*DESCRIPTION OF THE TASK*:
From the first line to the last, return the data exactly as it stands.

*PROVIDED RECORDS*:
--*--
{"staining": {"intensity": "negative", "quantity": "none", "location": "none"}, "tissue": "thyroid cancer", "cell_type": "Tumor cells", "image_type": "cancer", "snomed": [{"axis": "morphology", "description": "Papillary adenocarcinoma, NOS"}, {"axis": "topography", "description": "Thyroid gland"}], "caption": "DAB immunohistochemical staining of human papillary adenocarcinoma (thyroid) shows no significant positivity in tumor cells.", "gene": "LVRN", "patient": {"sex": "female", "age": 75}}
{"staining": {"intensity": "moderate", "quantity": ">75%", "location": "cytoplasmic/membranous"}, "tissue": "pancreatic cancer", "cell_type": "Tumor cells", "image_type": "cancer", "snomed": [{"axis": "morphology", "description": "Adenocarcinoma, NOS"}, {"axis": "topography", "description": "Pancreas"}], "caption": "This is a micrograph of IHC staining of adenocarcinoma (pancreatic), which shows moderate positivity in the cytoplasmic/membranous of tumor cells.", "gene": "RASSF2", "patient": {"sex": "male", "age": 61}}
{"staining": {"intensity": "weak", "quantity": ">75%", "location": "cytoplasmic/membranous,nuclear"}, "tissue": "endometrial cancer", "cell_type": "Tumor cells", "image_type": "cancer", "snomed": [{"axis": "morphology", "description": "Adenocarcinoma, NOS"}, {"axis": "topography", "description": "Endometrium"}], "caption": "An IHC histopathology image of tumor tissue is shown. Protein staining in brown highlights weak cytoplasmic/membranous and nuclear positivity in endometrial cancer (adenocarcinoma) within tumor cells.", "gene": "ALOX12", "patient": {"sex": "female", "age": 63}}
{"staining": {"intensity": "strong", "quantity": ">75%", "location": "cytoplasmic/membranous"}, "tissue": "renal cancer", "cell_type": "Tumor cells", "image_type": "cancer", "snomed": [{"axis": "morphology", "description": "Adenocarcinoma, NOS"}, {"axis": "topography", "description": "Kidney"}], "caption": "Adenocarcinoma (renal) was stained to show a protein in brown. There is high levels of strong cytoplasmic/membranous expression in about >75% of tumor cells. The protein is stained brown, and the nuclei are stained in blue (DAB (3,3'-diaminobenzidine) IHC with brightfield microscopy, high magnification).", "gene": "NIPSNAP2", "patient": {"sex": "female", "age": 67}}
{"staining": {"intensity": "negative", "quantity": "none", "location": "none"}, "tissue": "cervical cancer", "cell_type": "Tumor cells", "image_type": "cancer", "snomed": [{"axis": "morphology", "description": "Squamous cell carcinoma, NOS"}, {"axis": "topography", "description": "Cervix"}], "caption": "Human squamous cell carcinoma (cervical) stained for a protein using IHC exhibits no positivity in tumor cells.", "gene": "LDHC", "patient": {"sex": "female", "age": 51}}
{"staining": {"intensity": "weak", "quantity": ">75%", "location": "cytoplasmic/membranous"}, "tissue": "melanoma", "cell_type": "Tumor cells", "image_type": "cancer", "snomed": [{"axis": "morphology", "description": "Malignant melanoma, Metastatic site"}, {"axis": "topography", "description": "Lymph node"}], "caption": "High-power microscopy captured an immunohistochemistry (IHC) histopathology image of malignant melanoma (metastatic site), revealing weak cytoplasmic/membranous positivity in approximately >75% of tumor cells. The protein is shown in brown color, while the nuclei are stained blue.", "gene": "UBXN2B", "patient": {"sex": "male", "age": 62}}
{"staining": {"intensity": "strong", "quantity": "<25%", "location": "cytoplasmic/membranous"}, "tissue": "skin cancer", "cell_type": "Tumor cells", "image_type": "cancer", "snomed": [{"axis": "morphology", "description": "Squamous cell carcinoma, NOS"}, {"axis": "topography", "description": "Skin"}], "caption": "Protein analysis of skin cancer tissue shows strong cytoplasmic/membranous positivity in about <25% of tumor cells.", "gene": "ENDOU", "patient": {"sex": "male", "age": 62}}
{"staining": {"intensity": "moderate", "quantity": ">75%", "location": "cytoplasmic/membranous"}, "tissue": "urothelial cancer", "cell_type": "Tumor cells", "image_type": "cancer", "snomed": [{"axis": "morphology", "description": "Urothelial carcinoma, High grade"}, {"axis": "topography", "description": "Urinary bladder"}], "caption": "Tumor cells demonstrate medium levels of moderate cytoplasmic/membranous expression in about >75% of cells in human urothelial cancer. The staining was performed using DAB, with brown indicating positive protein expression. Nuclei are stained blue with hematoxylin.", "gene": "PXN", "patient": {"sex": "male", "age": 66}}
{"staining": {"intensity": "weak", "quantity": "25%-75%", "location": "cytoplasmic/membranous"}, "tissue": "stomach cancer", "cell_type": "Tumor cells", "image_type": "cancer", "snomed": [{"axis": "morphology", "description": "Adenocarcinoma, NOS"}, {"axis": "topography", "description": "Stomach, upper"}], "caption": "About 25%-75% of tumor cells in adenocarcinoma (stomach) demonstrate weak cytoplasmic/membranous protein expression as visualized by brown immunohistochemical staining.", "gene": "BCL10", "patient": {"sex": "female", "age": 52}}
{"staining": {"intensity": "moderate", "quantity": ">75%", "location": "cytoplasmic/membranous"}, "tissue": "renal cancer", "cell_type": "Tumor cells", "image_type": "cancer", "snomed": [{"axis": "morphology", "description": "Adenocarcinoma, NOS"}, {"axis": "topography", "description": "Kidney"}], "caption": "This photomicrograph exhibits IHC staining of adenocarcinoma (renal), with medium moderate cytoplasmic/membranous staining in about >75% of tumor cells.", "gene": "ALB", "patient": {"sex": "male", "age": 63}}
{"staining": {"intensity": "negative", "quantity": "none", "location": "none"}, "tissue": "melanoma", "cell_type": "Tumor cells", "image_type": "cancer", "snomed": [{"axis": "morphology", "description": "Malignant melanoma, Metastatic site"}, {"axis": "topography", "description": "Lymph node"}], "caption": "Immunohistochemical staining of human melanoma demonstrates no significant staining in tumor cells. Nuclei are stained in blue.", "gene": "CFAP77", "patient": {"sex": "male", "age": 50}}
--*--
*EXERCISE OUTPUT*:
{"staining": {"intensity": "negative", "quantity": "none", "location": "none"}, "tissue": "thyroid cancer", "cell_type": "Tumor cells", "image_type": "cancer", "snomed": [{"axis": "morphology", "description": "Papillary adenocarcinoma, NOS"}, {"axis": "topography", "description": "Thyroid gland"}], "caption": "DAB immunohistochemical staining of human papillary adenocarcinoma (thyroid) shows no significant positivity in tumor cells.", "gene": "LVRN", "patient": {"sex": "female", "age": 75}}
{"staining": {"intensity": "moderate", "quantity": ">75%", "location": "cytoplasmic/membranous"}, "tissue": "pancreatic cancer", "cell_type": "Tumor cells", "image_type": "cancer", "snomed": [{"axis": "morphology", "description": "Adenocarcinoma, NOS"}, {"axis": "topography", "description": "Pancreas"}], "caption": "This is a micrograph of IHC staining of adenocarcinoma (pancreatic), which shows moderate positivity in the cytoplasmic/membranous of tumor cells.", "gene": "RASSF2", "patient": {"sex": "male", "age": 61}}
{"staining": {"intensity": "weak", "quantity": ">75%", "location": "cytoplasmic/membranous,nuclear"}, "tissue": "endometrial cancer", "cell_type": "Tumor cells", "image_type": "cancer", "snomed": [{"axis": "morphology", "description": "Adenocarcinoma, NOS"}, {"axis": "topography", "description": "Endometrium"}], "caption": "An IHC histopathology image of tumor tissue is shown. Protein staining in brown highlights weak cytoplasmic/membranous and nuclear positivity in endometrial cancer (adenocarcinoma) within tumor cells.", "gene": "ALOX12", "patient": {"sex": "female", "age": 63}}
{"staining": {"intensity": "strong", "quantity": ">75%", "location": "cytoplasmic/membranous"}, "tissue": "renal cancer", "cell_type": "Tumor cells", "image_type": "cancer", "snomed": [{"axis": "morphology", "description": "Adenocarcinoma, NOS"}, {"axis": "topography", "description": "Kidney"}], "caption": "Adenocarcinoma (renal) was stained to show a protein in brown. There is high levels of strong cytoplasmic/membranous expression in about >75% of tumor cells. The protein is stained brown, and the nuclei are stained in blue (DAB (3,3'-diaminobenzidine) IHC with brightfield microscopy, high magnification).", "gene": "NIPSNAP2", "patient": {"sex": "female", "age": 67}}
{"staining": {"intensity": "negative", "quantity": "none", "location": "none"}, "tissue": "cervical cancer", "cell_type": "Tumor cells", "image_type": "cancer", "snomed": [{"axis": "morphology", "description": "Squamous cell carcinoma, NOS"}, {"axis": "topography", "description": "Cervix"}], "caption": "Human squamous cell carcinoma (cervical) stained for a protein using IHC exhibits no positivity in tumor cells.", "gene": "LDHC", "patient": {"sex": "female", "age": 51}}
{"staining": {"intensity": "weak", "quantity": ">75%", "location": "cytoplasmic/membranous"}, "tissue": "melanoma", "cell_type": "Tumor cells", "image_type": "cancer", "snomed": [{"axis": "morphology", "description": "Malignant melanoma, Metastatic site"}, {"axis": "topography", "description": "Lymph node"}], "caption": "High-power microscopy captured an immunohistochemistry (IHC) histopathology image of malignant melanoma (metastatic site), revealing weak cytoplasmic/membranous positivity in approximately >75% of tumor cells. The protein is shown in brown color, while the nuclei are stained blue.", "gene": "UBXN2B", "patient": {"sex": "male", "age": 62}}
{"staining": {"intensity": "strong", "quantity": "<25%", "location": "cytoplasmic/membranous"}, "tissue": "skin cancer", "cell_type": "Tumor cells", "image_type": "cancer", "snomed": [{"axis": "morphology", "description": "Squamous cell carcinoma, NOS"}, {"axis": "topography", "description": "Skin"}], "caption": "Protein analysis of skin cancer tissue shows strong cytoplasmic/membranous positivity in about <25% of tumor cells.", "gene": "ENDOU", "patient": {"sex": "male", "age": 62}}
{"staining": {"intensity": "moderate", "quantity": ">75%", "location": "cytoplasmic/membranous"}, "tissue": "urothelial cancer", "cell_type": "Tumor cells", "image_type": "cancer", "snomed": [{"axis": "morphology", "description": "Urothelial carcinoma, High grade"}, {"axis": "topography", "description": "Urinary bladder"}], "caption": "Tumor cells demonstrate medium levels of moderate cytoplasmic/membranous expression in about >75% of cells in human urothelial cancer. The staining was performed using DAB, with brown indicating positive protein expression. Nuclei are stained blue with hematoxylin.", "gene": "PXN", "patient": {"sex": "male", "age": 66}}
{"staining": {"intensity": "weak", "quantity": "25%-75%", "location": "cytoplasmic/membranous"}, "tissue": "stomach cancer", "cell_type": "Tumor cells", "image_type": "cancer", "snomed": [{"axis": "morphology", "description": "Adenocarcinoma, NOS"}, {"axis": "topography", "description": "Stomach, upper"}], "caption": "About 25%-75% of tumor cells in adenocarcinoma (stomach) demonstrate weak cytoplasmic/membranous protein expression as visualized by brown immunohistochemical staining.", "gene": "BCL10", "patient": {"sex": "female", "age": 52}}
{"staining": {"intensity": "moderate", "quantity": ">75%", "location": "cytoplasmic/membranous"}, "tissue": "renal cancer", "cell_type": "Tumor cells", "image_type": "cancer", "snomed": [{"axis": "morphology", "description": "Adenocarcinoma, NOS"}, {"axis": "topography", "description": "Kidney"}], "caption": "This photomicrograph exhibits IHC staining of adenocarcinoma (renal), with medium moderate cytoplasmic/membranous staining in about >75% of tumor cells.", "gene": "ALB", "patient": {"sex": "male", "age": 63}}
{"staining": {"intensity": "negative", "quantity": "none", "location": "none"}, "tissue": "melanoma", "cell_type": "Tumor cells", "image_type": "cancer", "snomed": [{"axis": "morphology", "description": "Malignant melanoma, Metastatic site"}, {"axis": "topography", "description": "Lymph node"}], "caption": "Immunohistochemical staining of human melanoma demonstrates no significant staining in tumor cells. Nuclei are stained in blue.", "gene": "CFAP77", "patient": {"sex": "male", "age": 50}}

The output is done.